FROM DBA_TAB_COL_STATISTICS
WHERE TABLE_NAME ="PA_EXPENDITURE_ITEMS_ALL"
ORDER BY COLUMN_NAME;




This returns the following data:

COLUMN_NAME NUM_DISTINCT NUM_NULLS NUM_BUCKETS DENSITY
------------------------------ ------------ ---------- ----------- ----------
BURDEN_COST 4300 71957 1 .000232558
BURDEN_COST_RATE 675 7376401 1 .001481481
CONVERTED_FLAG 1 16793903 1 1
COST_BURDEN_DISTRIBUTED_FLAG 2 15796 1 .5
COST_DISTRIBUTED_FLAG 2 0 1 .5
COST_IND_COMPILED_SET_ID 87 6153143 1 .011494253
EXPENDITURE_ID 1171831 0 1 8.5337E-07
TASK_ID 8648 0 1 .000115634
TRANSFERRED_FROM_EXP_ITEM_ID 1233787 15568891 1 8.1051E-07


Verifying column statistics are important for the following conditions:

Join conditions

When the WHERE clause includes a column(s) with a bind variable; for example:

column x = :variable_y



In these cases, the stored column statistics can be used to get a representative cardinality estimation for the given expression.

Consider the data returned in the previous example.

NUM_DISTINCT Column Statistic
Low
The number of distinct values for the columns CONVERTED_FLAG is one. In this case this column has only one value. If in the WHERE clause, then there is a bind variable on column CONVERTED_FLAG = :variable_y, say.

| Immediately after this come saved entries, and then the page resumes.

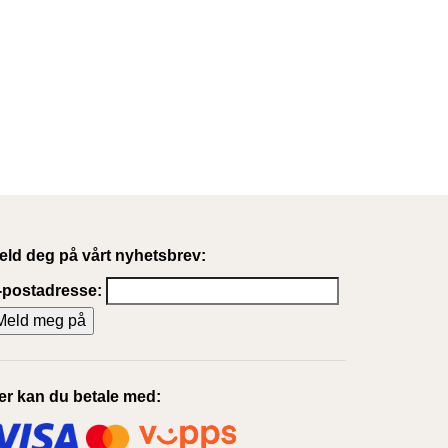
eld deg på vårt nyhetsbrev:
-postadresse:
er kan du betale med: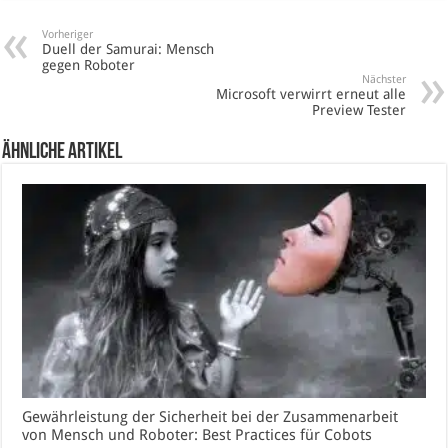
Vorheriger
Duell der Samurai: Mensch
gegen Roboter
Nächster
Microsoft verwirrt erneut alle
Preview Tester
Ähnliche Artikel
Gewährleistung der Sicherheit bei der Zusammenarbeit
von Mensch und Roboter: Best Practices für Cobots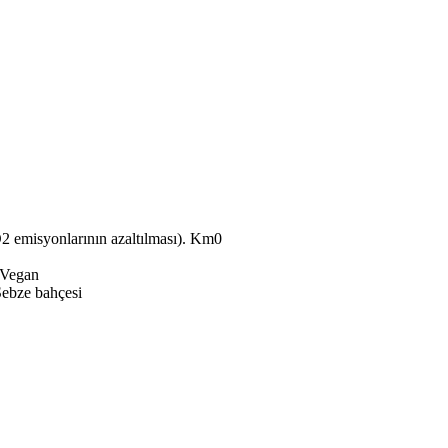
Km0
Vegan
ebze bahçesi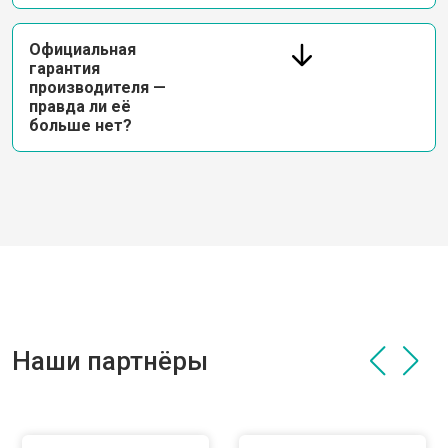
Официальная
гарантия
производителя —
правда ли её
больше нет?
Наши партнёры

If CONVERTED_FLAG is low, as the case in this example, then this leads to poor selectivity, and CONVERTED_FLAG is a poor candidate to be used as the index.

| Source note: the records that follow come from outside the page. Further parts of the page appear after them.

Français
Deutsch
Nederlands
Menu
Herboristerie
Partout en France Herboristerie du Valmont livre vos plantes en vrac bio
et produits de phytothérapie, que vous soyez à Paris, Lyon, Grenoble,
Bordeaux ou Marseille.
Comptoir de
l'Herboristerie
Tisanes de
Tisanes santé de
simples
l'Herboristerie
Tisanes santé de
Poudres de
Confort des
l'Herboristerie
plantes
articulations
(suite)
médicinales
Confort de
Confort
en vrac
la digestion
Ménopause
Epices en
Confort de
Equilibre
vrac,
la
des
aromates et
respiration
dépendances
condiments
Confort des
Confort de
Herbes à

Column COST_BURDEN_DISTRIBUTED_FLAG: NUM_DISTINCT = 2. Likewise, this is low. COST_BURDEN_DISTRIBUTED_FLAG is not a good candidate for an index unless there is much skew or there are a lot of nulls. If there is data skew of, say, 90%, then 90% of the data has one particular value and 10% of the data has another value. If the query only needs to access the 10%, then a histogram is needed on that column in order for the optimizer to recognize the skew and use an index on this column.

High
NUM_DISTINCT is more than 1 million for column EXPEDITURE_ID. If there is a bind variable on column EXPENDITURE_ID, then this leads to high selectivity (implying high density of data on this column). In other words, EXPENDITURE_ID is a good candidate to be used as the index.

NUM_NULL Column Statistic
NUM_NULLS indicates the number of null statistics.

Low
For example, if a single column index has few nulls, such as the COST_DISTRIBUTED_FLAG column, and if this column is used as the index, then the resulting data set is large.

High
If there are many nulls on a particular column, such as the CONVERTED_FLAG column, and if this column is used as the index, then the resulting data set is small. This means that COST_DISTRIBUTED_FLAG is a more appropriate column to index.

DENSITY Column Statistic
This indicates the density of the values of that column. This is calculated by 1 over NUM_DISTINCT.

Column Statistics and Join Methods
Column statistics are useful to help determine the most efficient join method, which, in turn, is also based on the number of rows returned.